Contrary to her social pages image, Laura was well aware of current events in Europe. "Yes. If Hitler and his Brown Shirts actions are any indication of their plans, these people must be stopped."

Richard nervously licked his lips.

Laura felt suddenly tired and impatient. Her nerves were shredded. "I've always known your origins, Richard."

"How?"

She shrugged. "I think Myrtle had her eye on you from the start. She thought hearing that you were a Jew would drive me off the field."

"Why would she interfere? When we were an item, Myrtle was just the quiet spinster daughter of the senior partner at my firm-"

Laura raised her eyebrows. "I suppose it did make a difference," she said slowly. "I couldn't spend my life with a man who wasn't comfortable with who he is-"

He sneered. "Trust me, Laura. Dealing with antisemitism is more than just being comfortable with yourself."

She sank to the bench along the wall. "I know it wouldn't have been easy. Your career probably would have stalled," she admitted. "But you would have had your dignity."

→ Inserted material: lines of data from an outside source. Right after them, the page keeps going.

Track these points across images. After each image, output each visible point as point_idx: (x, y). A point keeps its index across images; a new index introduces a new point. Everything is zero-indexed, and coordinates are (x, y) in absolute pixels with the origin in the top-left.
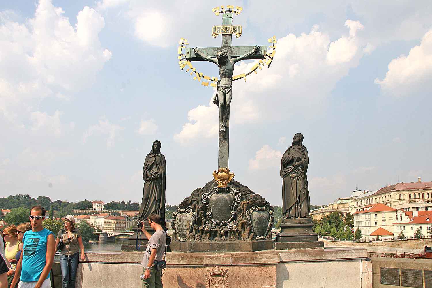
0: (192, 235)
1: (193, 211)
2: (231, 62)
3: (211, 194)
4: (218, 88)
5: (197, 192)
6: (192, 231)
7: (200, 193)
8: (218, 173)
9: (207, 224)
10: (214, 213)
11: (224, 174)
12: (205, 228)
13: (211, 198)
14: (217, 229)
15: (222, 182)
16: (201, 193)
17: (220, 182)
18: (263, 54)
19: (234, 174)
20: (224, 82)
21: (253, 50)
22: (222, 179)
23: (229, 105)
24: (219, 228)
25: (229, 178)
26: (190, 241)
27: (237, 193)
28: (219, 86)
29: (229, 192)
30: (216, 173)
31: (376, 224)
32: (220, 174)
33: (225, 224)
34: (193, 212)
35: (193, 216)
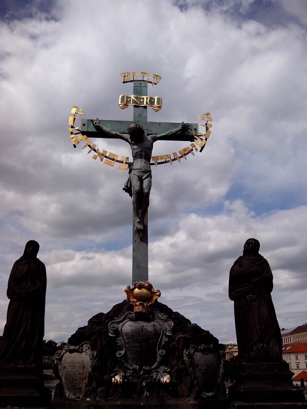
0: (91, 389)
1: (93, 348)
2: (149, 139)
3: (124, 322)
4: (130, 173)
5: (99, 321)
6: (89, 384)
7: (104, 321)
8: (134, 289)
9: (117, 370)
10: (128, 353)
11: (144, 291)
12: (115, 379)
13: (123, 329)
14: (136, 381)
15: (140, 304)
16: (107, 321)
17: (137, 304)
18: (194, 134)
19: (159, 291)
20: (139, 164)
21: (180, 128)
22: (140, 298)
23: (148, 194)
24: (138, 378)
25: (152, 297)
26: (88, 399)
27: (166, 321)
28: (132, 169)
29: (153, 320)
30: (131, 290)
31: (298, 367)
32: (137, 290)
33: (150, 372)
34: (92, 351)
35: (93, 358)
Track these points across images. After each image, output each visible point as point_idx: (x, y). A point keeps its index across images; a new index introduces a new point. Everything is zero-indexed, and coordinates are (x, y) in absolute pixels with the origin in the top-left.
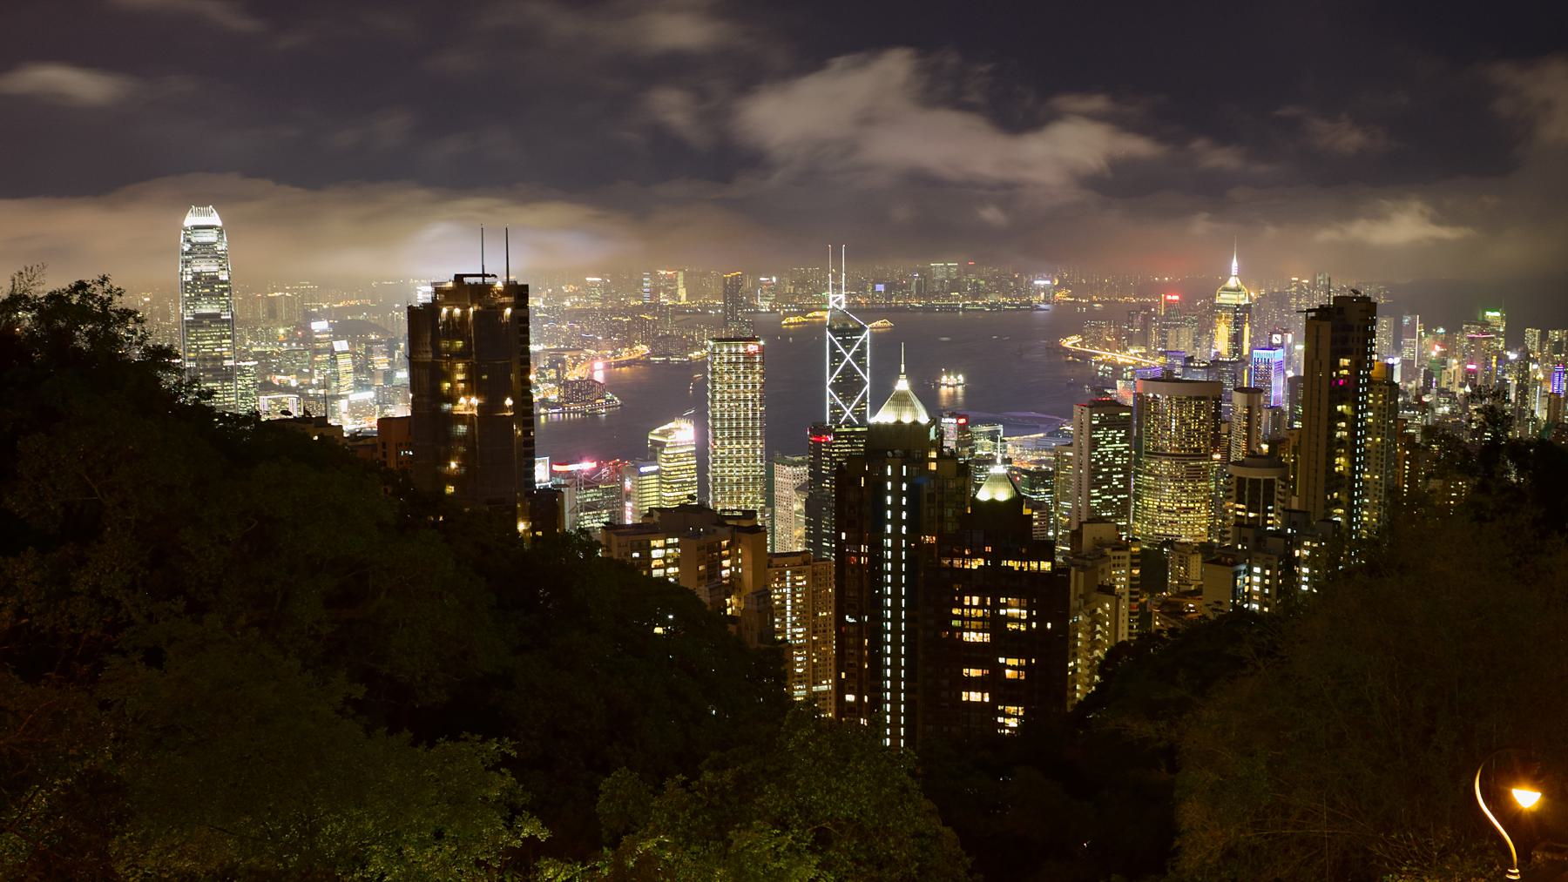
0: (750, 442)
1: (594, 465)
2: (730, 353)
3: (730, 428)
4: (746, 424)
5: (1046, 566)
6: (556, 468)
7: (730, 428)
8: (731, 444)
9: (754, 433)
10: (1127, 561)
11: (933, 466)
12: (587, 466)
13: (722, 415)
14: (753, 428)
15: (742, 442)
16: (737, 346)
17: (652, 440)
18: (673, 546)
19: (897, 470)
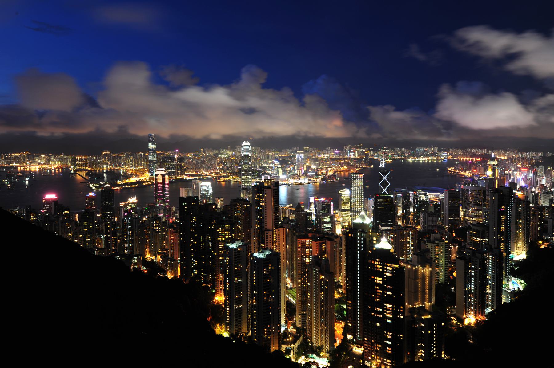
0: (360, 196)
1: (324, 199)
2: (355, 177)
3: (356, 193)
4: (359, 192)
5: (397, 266)
6: (316, 199)
7: (356, 193)
8: (356, 196)
9: (361, 194)
10: (444, 244)
11: (371, 234)
12: (322, 199)
13: (354, 190)
14: (361, 193)
15: (358, 196)
16: (356, 175)
17: (340, 193)
18: (311, 242)
19: (360, 234)
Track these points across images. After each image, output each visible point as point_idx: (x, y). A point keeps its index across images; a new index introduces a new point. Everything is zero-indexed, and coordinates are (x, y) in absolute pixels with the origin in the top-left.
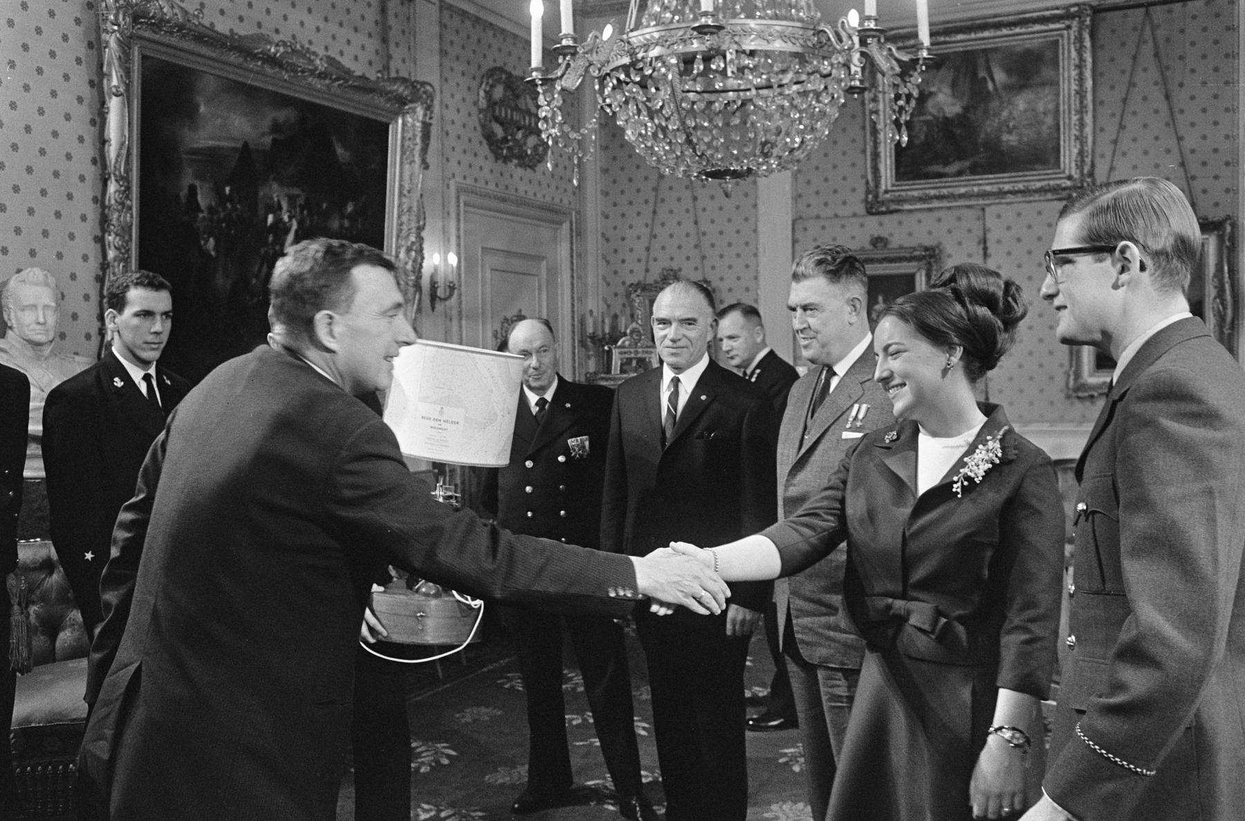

He sat beside her. "And you too?"

She smiled back. "No. There was certainly more to my decision than your duplicity."

He could only give a bittersweet laugh. "Never change, Laura Roslin."

"But I have. It's Laura Adams." She stood. "And I better get back to him."

"I hope he wakes up soon, Laura," he called after her.

Pausing in the doorway, she gave him a stronger smile. "Thank you."

~~AV~~

Tyrol and Laird chased the FBI agents leading Cavil and Deanna down the stairs of the police station.

"What the hell's going on!?" yelled Tyrol, but he was ignored by the men in black suits.

They led the silent and blank-eyed foreign spies to a dark-colored delivery van. The nondescript vehicle revealed nothing with its exterior markings.

One of the agents used a large key to unlock and open out its back doors. The police officers caught a glimpse of two cages with thick steel bars. Another agent sat in between the cages with a shotgun.

Tyrol tried again. He stood before the agent who'd first walked in on him questioning Cavil.

"Where are you taking them?" he asked as the two prisoners were ushered into the cages and chained by their wrists and ankles to the opposing far sides of their cells.

The FBI agents slammed the door shut on the truck and nodded to one another before climbing into the cab of the truck.

Its engine started, covering both policemen with dark toxic fumes. "Son of a-" Laird swore, waving the exhaust from his face.

Without a backward glance by the agents behind the wheel or in the passenger seat, the truck pulled away from the curb and disappeared into the swirling fog.